Samsung Electronics Co Ltd launched the Galaxy Note 9 "phablet" in New York on Thursday, promising better battery life and quick cooling to attract gamers and rejuvenate flagging sales.
The focus on gamer-friendly features appears to be a shift away from Samsung's previous positioning of the Note as a productivity-boosting device, and is an attempt to lure younger customers as the company's smartphone sales falter.
Samsung last month posted its slowest quarterly profit growth in more than a year as rivals such as China's Huawei Technologies nipped at its heels, challenging the market leader with cheaper, feature-packed models.
An industry source said the new Note would be priced similarly to its predecessor Note 8, which sported dual rear cameras and the biggest screen to date on a Samsung smartphone, and sold at around $950. The Note 8 had recorded brisk pre-orders.
The new Note will support up to 1 terabyte of memory - it will have a 512 gigabyte version that will support an additional 512 GB memory card - the source said, making Samsung the first major smartphone maker to sell a 1TB phone.
The release comes about three weeks earlier than its predecessor's release date, a move prompted by increased competition in the second half of the year as rivals release new smartphone models.
Samsung said the Note 9 will be the first Android phone to support Fortnite, a hugely popular video-and-smartphone survival game that was only playable on computers, consoles and Apple products until now.

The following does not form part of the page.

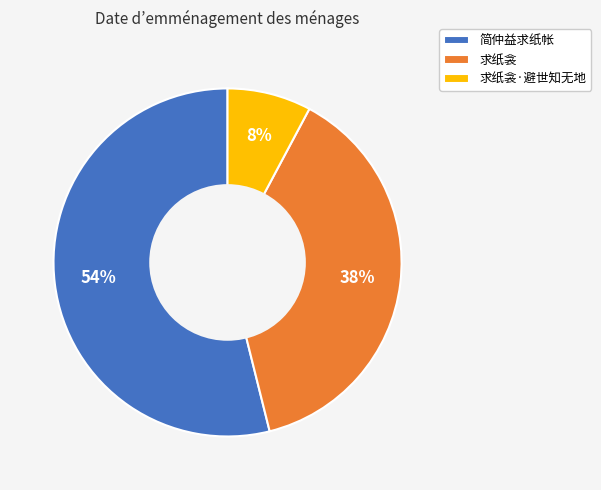

Is the sum of 求纸衾·避世知无地 and 求纸衾 greater than half?

No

Lovers of the game would get an exclusive Note 9 character skin, or alternative appearance for characters.
The phablet - a cross between a smartphone and a tablet - would also be able to cool itself quickly during game sessions that typically heat phones up a lot.
Its S Pen stylus is Bluetooth-enabled and designed to act as a remote for controlling Youtube video playback.

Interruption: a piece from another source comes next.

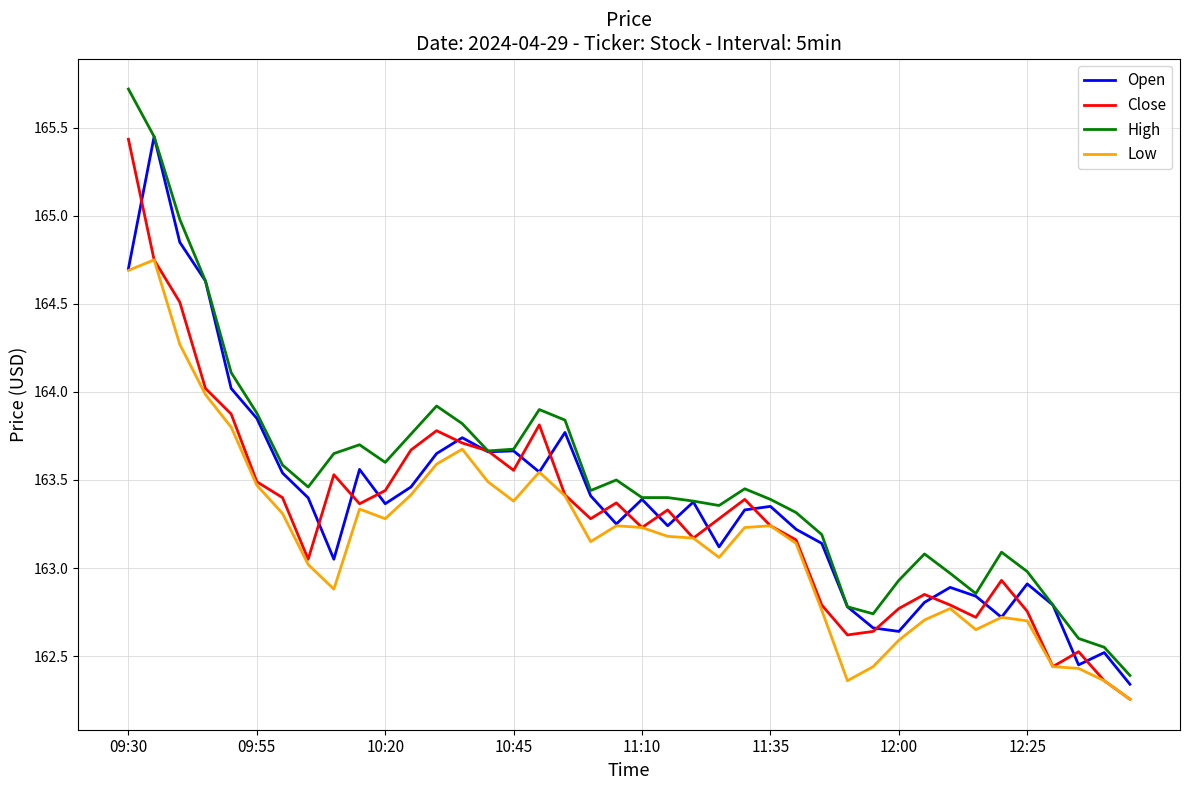

Which series has the widest spread of values?

High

Both variants of the phablet will arrive in India by the end of this month and the price and exact availability date will be announced on August 10. However, not all the four colour models may initially make their way to India.

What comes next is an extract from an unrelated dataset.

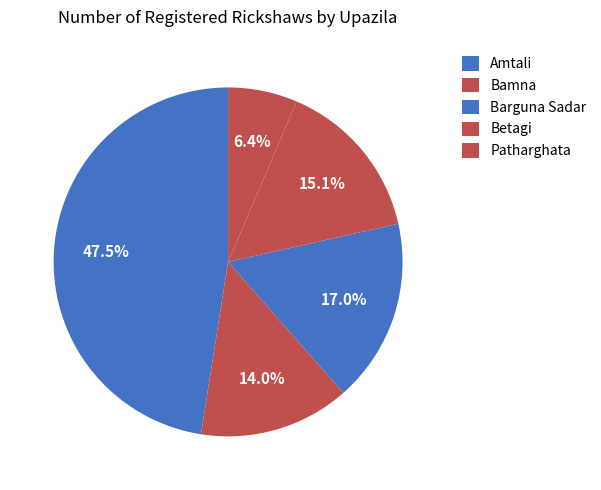

Approximately how many times larger is the value at Barguna Sadar compared to Amtali?

0.4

"The pricing will play a bigger role in deciding whether Samsung wants to fight the Chinese players or continue its focus on the premium customers in India," Satish Meena, Senior Forecast Analyst at Forrester Research, told IANS over phone.
HOPES ON NEW MODEL
"We expect the Note 9 to sell more than its previous model and we will mobilise all our sales and marketing resources to ensure the successful launch," KyeongTae Lee, Samsung's vice-president of mobile communication, told investors on the company's earnings conference call last week.
Samsung does not break out shipments of its smartphone models, but analysts reckon it has shipped around 10 million Note 8 models so far.
The company hopes to break through its sales slump with the new note, after it reported last month that its flagship Galaxy S9 phone missed sales targets. Profit in the mobile division fell by a third in the April-June quarter.
Chinese rival Huawei predicted last week that it would become the world's top smartphone seller by volume - displacing Samsung - in the final quarter of next year.
Meanwhile, Apple Inc managed to sell more of its $1,000 iPhone Xs in the June quarter and regain some favour in China.